India has not seen the likes of Modi before. But was it just rhetoric at odds with actions? India’s and Pakistan’s foreign secretaries were scheduled to have met for official dialogue on August 25. As in the past, Pakistan’s High Commissioner to India Abdul Basit met first with separatist leaders from Kashmir to gauge their expectations, despite being advised by the government against it. Delhi then cancelled the talks, to general criticism by both Indian and international media as being contrary to the goodwill generated in inviting all South Asian leaders, including Pakistan’s Prime Minister Nawaz Sharif, to his inauguration. But there is no necessary contradiction: both gestures might signal there is a new regime in town and business is no longer as usual. If Modi finds a partner for peace across the border, he may be willing to cut deals. But actions that India finds provocative will have repercussions and consequences: gone are the days of shrugging haplessly.

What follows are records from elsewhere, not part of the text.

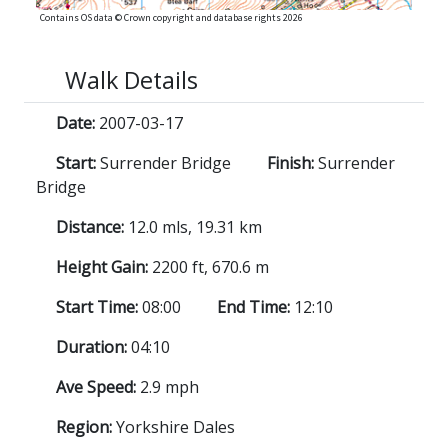
Contains OS data © Crown copyright and database rights 2026
Walk Details
Date:
2007-03-17
Start:
Surrender Bridge
Finish:
Surrender
Bridge
Distance:
12.0 mls, 19.31 km
Height Gain:
2200 ft, 670.6 m
Start Time:
08:00
End Time:
12:10
Duration:
04:10
Ave Speed:
2.9 mph
Region:
Yorkshire Dales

By contrast the budget presented earlier was so lacklustre it could easily have come from the previous government. Forceful measures are required urgently to reverse economic stagnation. FDI was expanded in some sectors, including defence, but not opened in the retail sector, which would create jobs and benefit consumers with a competitive lowering of prices and improvements in quality and service. Despite cheap talk of “tax terrorism,” the intensely investment-deterring retrospective tax was not lifted. After the lost decade under the previous government, each additional year of delay in instituting necessary reforms will make it correspondingly harder for India to catch up to global benchmarks. Politically too tough measures are better introduced early; each succeeding year in the five-year parliamentary cycle will circumscribe the political space ever more tightly for difficult policy settings in favour of populist gimmicks.
Modi had also let slip a golden opportunity to negate lingering concerns over his attitude to Muslims. On July 17, during the holy month of Ramadan when Muslims fast from sunrise to sunset, a group of BJP-allied Shiv Sena MPs force-fed a Muslim catering staffer. Modi should have taken to national TV to come down hard on the errant MPs and emphasised forcefully that India is a nation of many faiths, he is the PM of all Indians, his government promotes the welfare of all sections, and intolerant incivility has no place in modern India.
These are early days still. Perhaps Modi is replicating his Gujarat model of successful development and good governance – learn to walk before you start to run. Rather than rush headlong and in a headstrong manner; he first wants to study and understand the many and significant problems confronting the country, and then launch sustained drives to address and overcome them. Even so, having talked the talk, he must walk the walk sooner rather than later by drawing on the exceptional mandate given to him: the biggest electoral mandate of any in human history.
Ramesh Thakur is Director and Professor, Centre for Nuclear Non-Proliferation and Disarmament, Australian National University. He co-edited, with Gareth Evans, Nuclear Weapons: The State of Play (CNND, 2013), with Maria Rost Rublee the four-voulme Nuclear Politics (Sage, 2014), and is the author of Nuclear Weapons and International Security (Routledge, forthcoming 2015).